会話(といっても殆ど一方的なものではあるが)をしていくにつれ、T0MMYは眼前の男というものが何となく分かってきていた。
主に頭とが少々可哀想な人。
それが、T0MMYの下した男の人物像であった。
「ならば私も共に行こう。ガンダムとしてあのような存在を許す訳にはいかん」
何故だか、押し付けるように額に付けられてしまった『GUNDAM』のプレート。
正直邪魔でしかないが、男は外すことを許そうとしない。
男―――自らをガンダムと呼び、またT0MMYをガンダムと呼ぶ男。
男は自らの名をグラハム・ガンダムと言った。
完全に偽名としか思えない名であったが、名簿の中にグラハム・エーカーという名があった。
グラハム・ガンダムとは通称のようなものなのだろう。
「行くぞ、ガンダム! 私と君とでこの悪趣味な催しを叩き壊す!!」
悪い男ではないのだろう。
少なくともT0MMYにはそう思えた。
T0MMYは少しばかり思考しながら、首を縦に振る。
了承したのだ。
グラハムと共に殺し合いを打開することを、グラハムと共に戦うことを。
「…………」
「む? どうしたのだ、ガンダム?」
だが、行動は始まらない。
グラハムから視線を外したT0MMYは、押し黙ったまま暗闇の森林を睨み付ける。
追随する形でグラハムもT0MMYの見詰める方角へ視線を送る。
しかしながら、グラハムが視線を向けたことに意味はなかった。
視覚よりも先に、最も本能的な感覚が察知していたのだ。
トップエースとして数多の空を飛んできたグラハムの第六感が指し示す。
「―――やぁ、ヒューマン。そして鋼鉄の機械人形君」
圧倒的な力を持った、害敵の存在を。
「我が名はアーカード。ただのしがない吸血鬼だ」
闇の中から現れた人物は、赤色の外套と帽子を身に付けた大男であった。
その姿恰好はまるで血を頭から被ったかのよう。
表情は何とも歪んだ笑みに染まっており、本能レベルでの警戒心を植え付ける。
饒舌だったグラハムは押し黙り、ただ呆けたかのようにアーカードを見詰めていた。
身構えることすらできずに見惚れてしまっていた。
人外の存在との初めての邂逅に、グラハムは初めてガンダムを見た時と同様に見惚れていた。

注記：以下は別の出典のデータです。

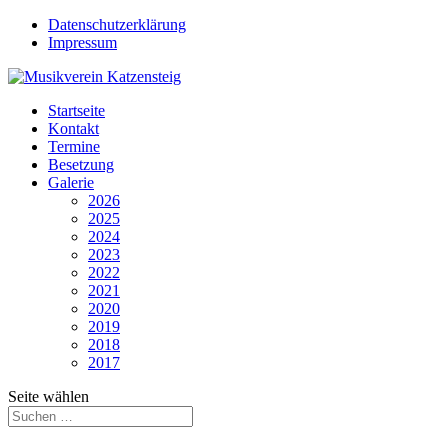
Datenschutzerklärung
Impressum
Startseite
Kontakt
Termine
Besetzung
Galerie
2026
2025
2024
2023
2022
2021
2020
2019
2018
2017
Seite wählen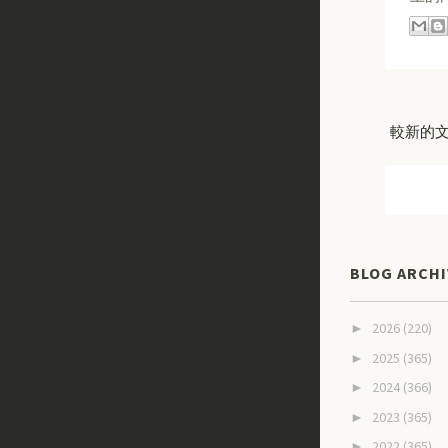
較新的
BLOG ARCHI
2026
(220)
►
2025
(365)
►
2024
(366)
►
2023
(365)
►
2022
(365)
►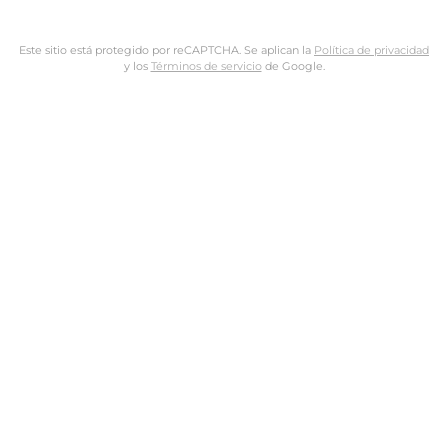
Este sitio está protegido por reCAPTCHA. Se aplican la
Política de privacidad
y los
Términos de servicio
de Google.
Nombre de usuario o dirección de email
Dirección de email
Contraseña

だが、心中に高揚はなく、種族という枠すら異なる存在に心胆を寒からしめるだけであった。
「さぁ、始めるぞ。我が再びの闘争を――――――!!!」
動けぬグラハムを後目に、吸血鬼が跳ぶ。
再開された殺し合いに胸をときめかせながら、一足飛びで開かれていた間合いを詰める。
一瞬で間合いはその両腕が届く間合いとなった。
「下がれ」
そして、吸血鬼の脳髄が弾け飛ぶ。
ヴォルベ・スコーピオから放たれた三点射の弾丸が、アーカードの頭部を吹き飛ばしたのだ。

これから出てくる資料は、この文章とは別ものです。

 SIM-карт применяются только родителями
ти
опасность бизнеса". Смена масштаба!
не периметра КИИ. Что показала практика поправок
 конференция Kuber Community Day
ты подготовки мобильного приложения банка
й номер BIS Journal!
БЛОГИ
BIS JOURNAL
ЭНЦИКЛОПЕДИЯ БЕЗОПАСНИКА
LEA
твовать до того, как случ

銃撃は止まらない。豪雨の如く降り注ぐ弾丸がその身体をも削り殺す。
ワンマガジンを打ち切って、ようやく銃撃は止まった。
場に残されたのは、ボロボロのゴミクズのようになったアーカードの残骸だけであった。
「……すまない、助けられた。流石はガンダムといっておこう」
申し訳なさげな表情を浮かべるグラハムに、T0MMYは視線を向けない。
ただ沈黙をもってアーカードだった物体を見下ろすだけであった。
ヴォルペ・スコーピオの銃口も下がらない。
グラハムの眉根が当惑に吊り上った。
ガンダムは何を警戒している? と思いつつ、グラハムも自身の警戒心を上げる。
「く、はは、」
同時に、再び感じ取った。
本能へと押し寄せる脅威を。
まるでそれぞれが生きているかのように蠢き、赤色が集結していく。
「いいぞ。いいぞ、ヒューマン」
集結した赤は形を成し、個体と化す。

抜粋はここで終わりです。